THE BLOG
11/26/2016 01:59 pm ET Updated Nov 27, 2017

Castro, My Family and the Lie of Romantic Revolutions

Rafael Perez / Reuters

I am sure that many people will start to write all kinds of things about Fidel Castro now that he is gone. Some may have romantic fantasies about who they thought he might have been, but have no clue what it is to have lived under his regime. I have never lived in Cuba ... but my mom did. My grandmother did. Much of my family did. My father went and picked up Cubans during the Mariel boat lift, and my extended relatives were born there.

They all left. They all have terrible stories of great loss and sadness. Most left with only the clothes on their backs or what little they could carry.

Everyone has their personal stories, but one consistent thing that everyone says is the same: "He took everything."

The only people who know the real history of Castro in Cuba are the ones who lived it.

My grandmother repeated her story to me multiple times when I was little. She remembered as they were leaving Cuba -- she was born and raised in Spain, along with my mother, but lived in Cuba for a few years before she came here -- she remembered the government taking inventory of every spool of thread she had (she was a dress maker), and they made sure that she left with none of it. My mother would tell me that her beloved horse "Cheespa" was taken from her "by Castro." I don't know anyone who doesn't shudder who lived under his rule, and like I said, everyone has a story. None are good.

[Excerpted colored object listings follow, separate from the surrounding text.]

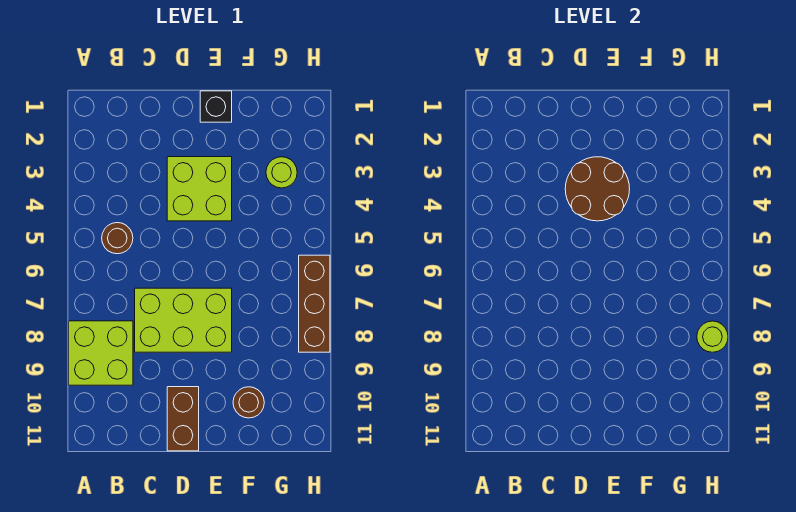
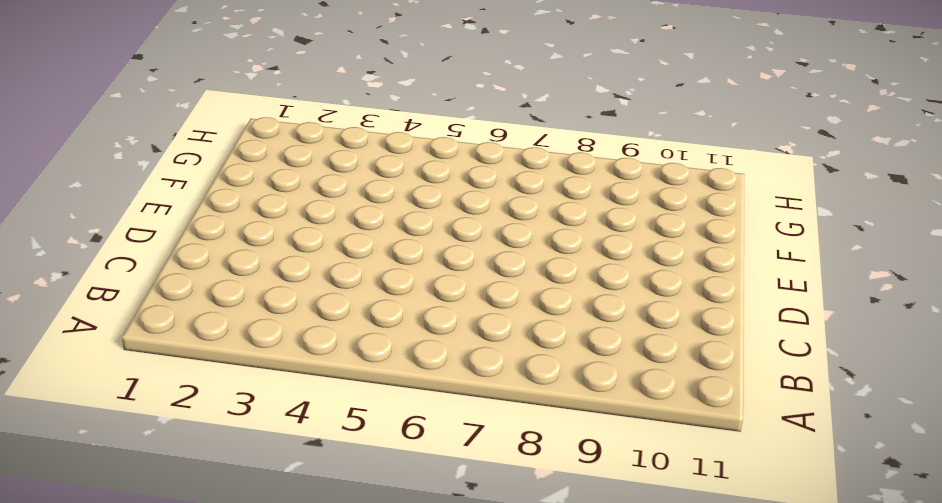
none -> lime 2x2 brick [69,321,133,385]
none -> brown 1x1 round brick [102,223,133,254]

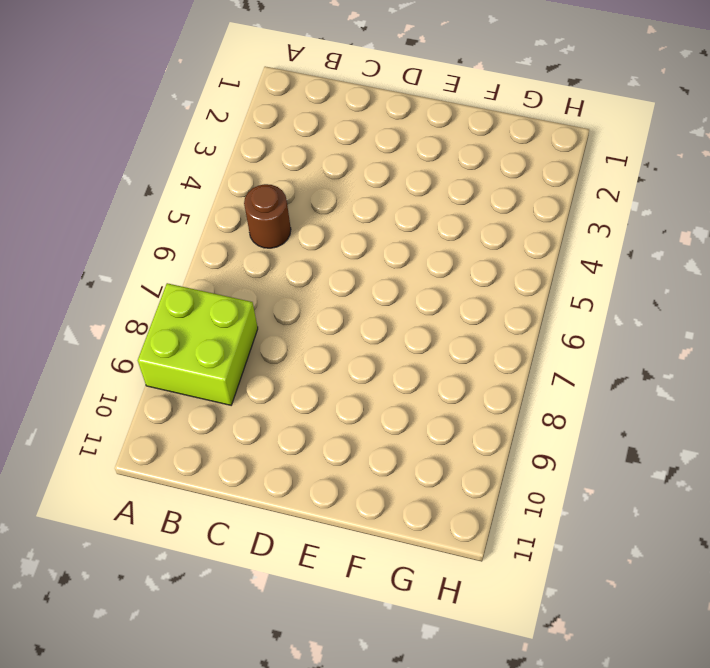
none -> lime 2x3 brick [135,288,232,352]
none -> lime 2x2 brick [167,157,232,221]

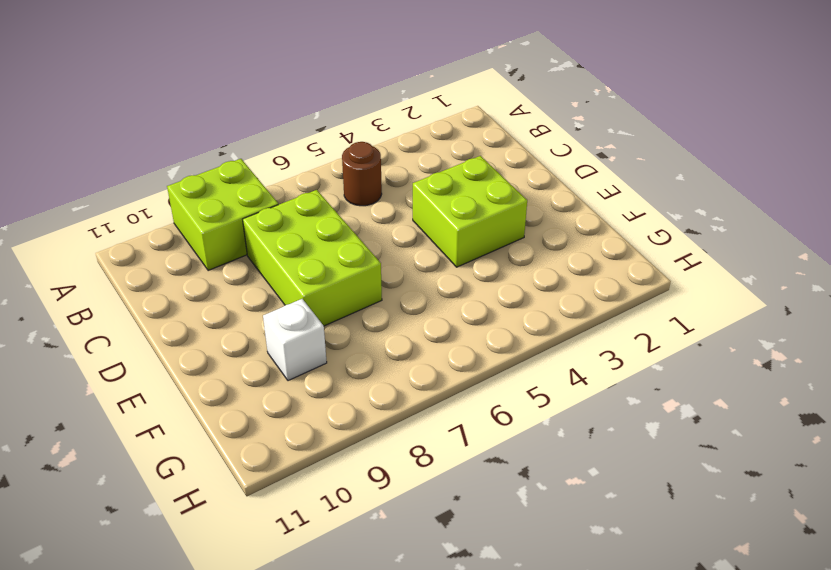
white 1x1 brick [263,299,327,381] -> none
none -> brown 1x2 brick [167,387,199,451]
none -> black 1x1 brick [200,91,232,122]

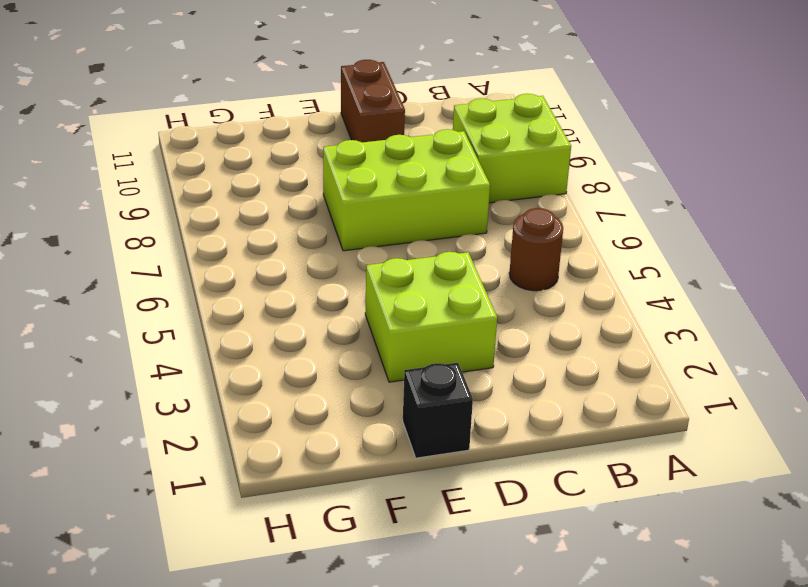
none -> brown 1x1 round brick [233,387,264,418]
none -> lime 1x1 round brick [266,157,297,188]

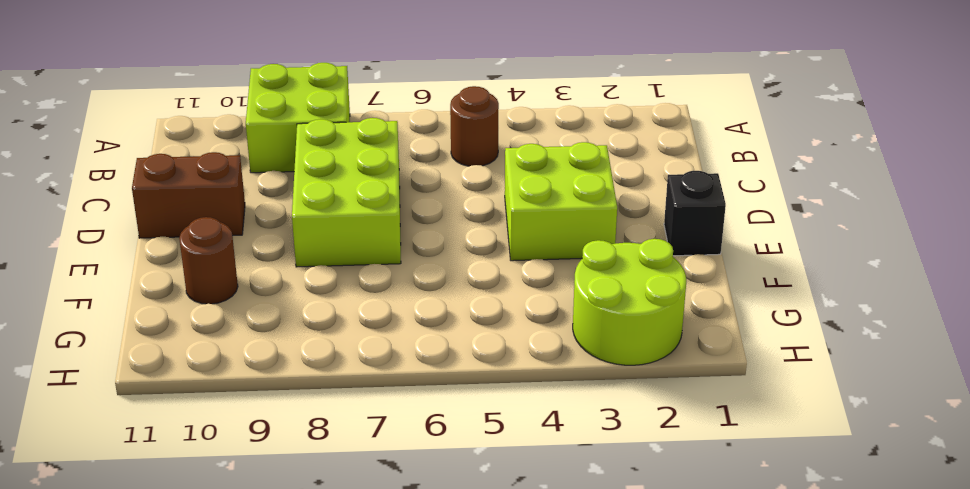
lime 2x2 round brick [573,239,686,365] -> lime 1x1 round brick [266,157,297,188]
none -> brown 1x3 brick [299,255,330,352]
none -> brown 2x2 round brick [565,157,630,221]

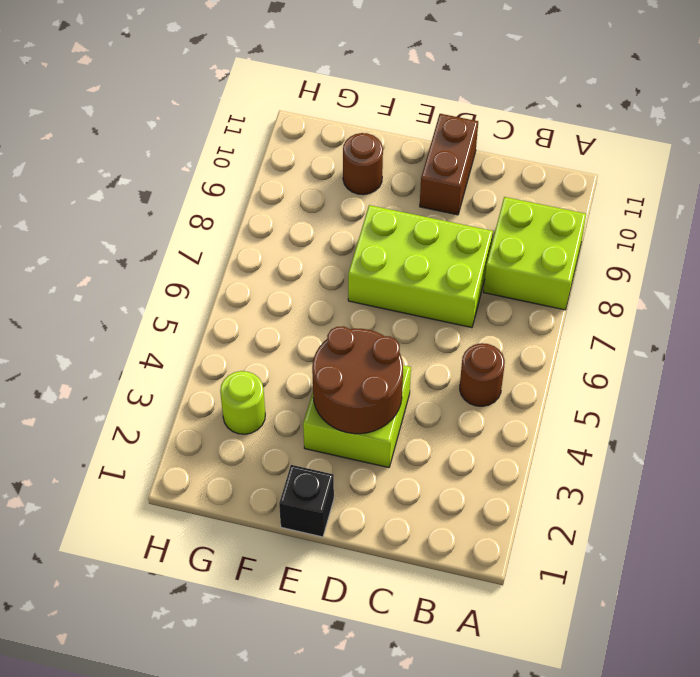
none -> brown 1x3 brick [299,255,330,352]
none -> lime 1x1 round brick [697,321,728,352]

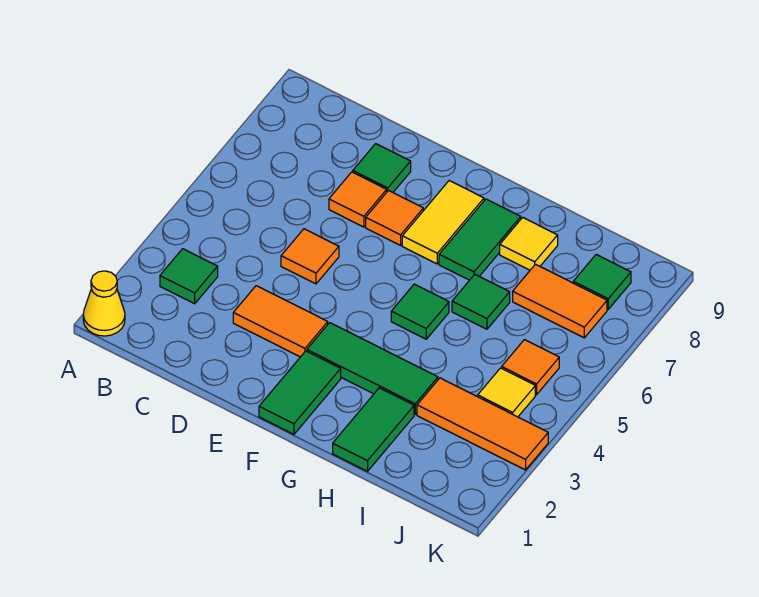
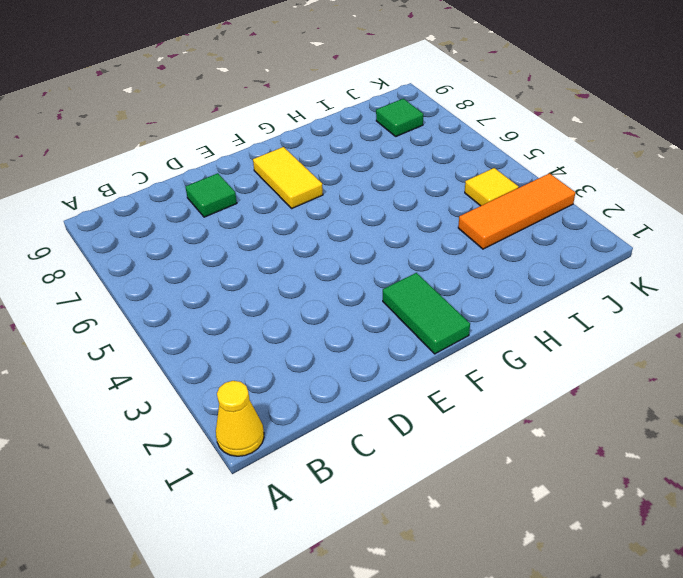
none -> green 1x1 tile [160,249,218,304]
none -> orange 1x2 tile [233,286,328,357]
none -> orange 1x1 tile [281,229,339,284]

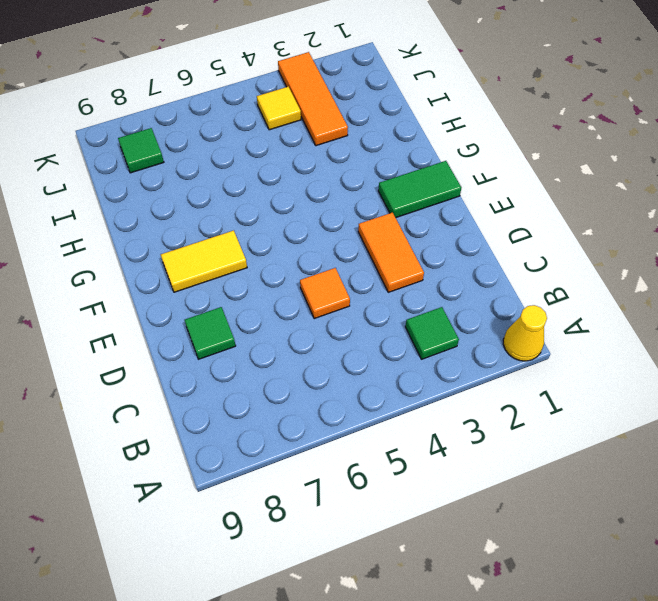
none -> orange 1x1 tile [329,172,387,227]
none -> orange 1x1 tile [366,191,423,245]
none -> green 1x3 tile [307,323,438,414]

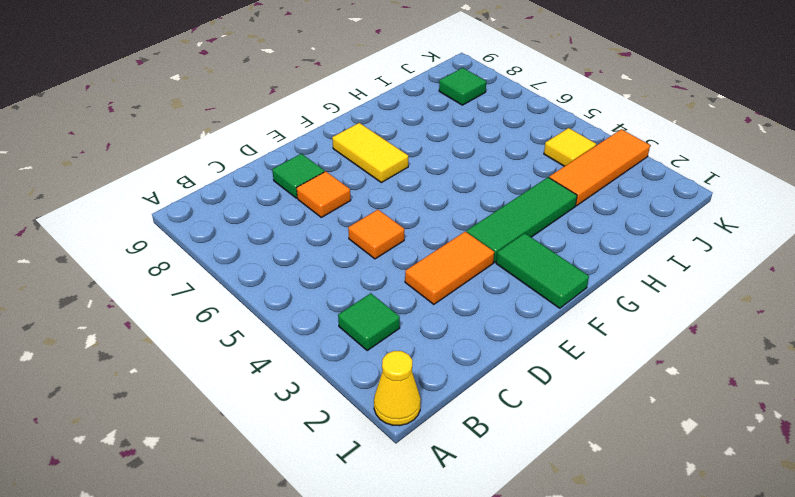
none -> orange 1x1 tile [366,191,423,245]
none -> green 1x1 tile [391,284,449,339]
none -> green 1x2 tile [439,199,521,280]

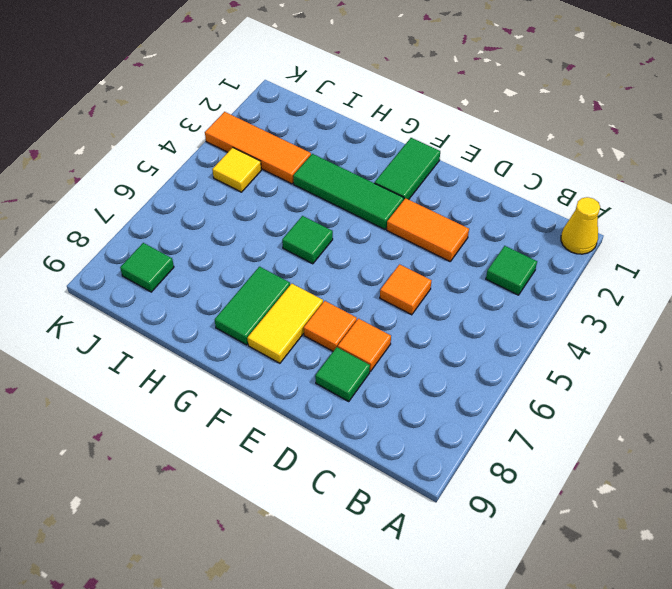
none -> green 1x2 tile [333,388,414,471]
none -> green 1x1 tile [452,274,510,329]
none -> yellow 1x1 tile [500,217,558,270]

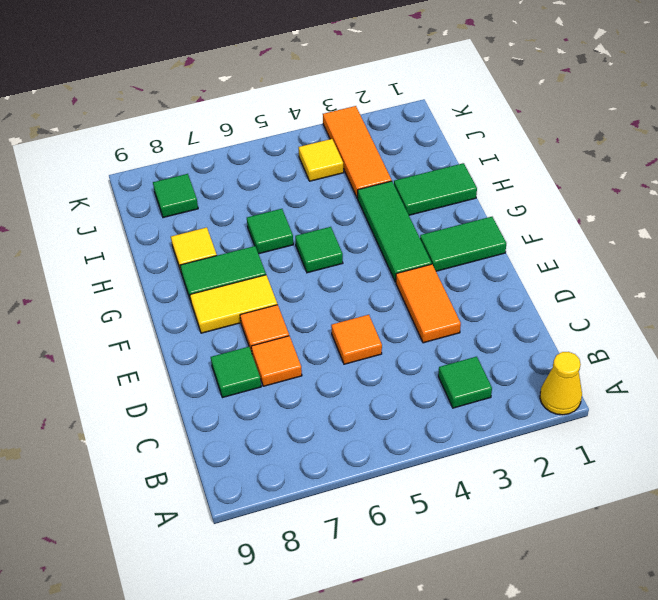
none -> orange 1x2 tile [513,264,607,338]
none -> orange 1x1 tile [502,340,559,395]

As I watch smiling celebrities, and clips of Castro and his "fierce revolution" or a few posts that I have seen on social media by some very non-Latino people -- most who have probably never even been to Cuba and if they had, it was only as tourists -- "journalists" and foreigners who were fed a carefully crafted image that Castro controlled ... the only people who know the real history, are the ones who lived it.

Even as the "children of" all we have are our repeated stories that were handed down, the pain that never left our families' faces and in some cases a pure palpable hatred we felt when they spoke of him. We will never really know what they knew.

So before I start reading about "revolutionary" or any other romantic fantasy about how charming or smart he was from people who probably don't know any better -- maybe take pause and know that people, to this day, still want out so bad, that they would come over to Miami on home-made strung-up tires as rafts. They would rather take their chances dying, drowning, getting caught and imprisoned, they would rather be eaten by a shark, than stay one minute longer.

I think that alone, says a lot.

Americans love a good "revolution romance" but as I have said before, revolutions aren't a Beatles song and they aren't romantic. They are bloody and people die. And sometimes, instead of democracy, they produce a dictator who stays in power for half a century.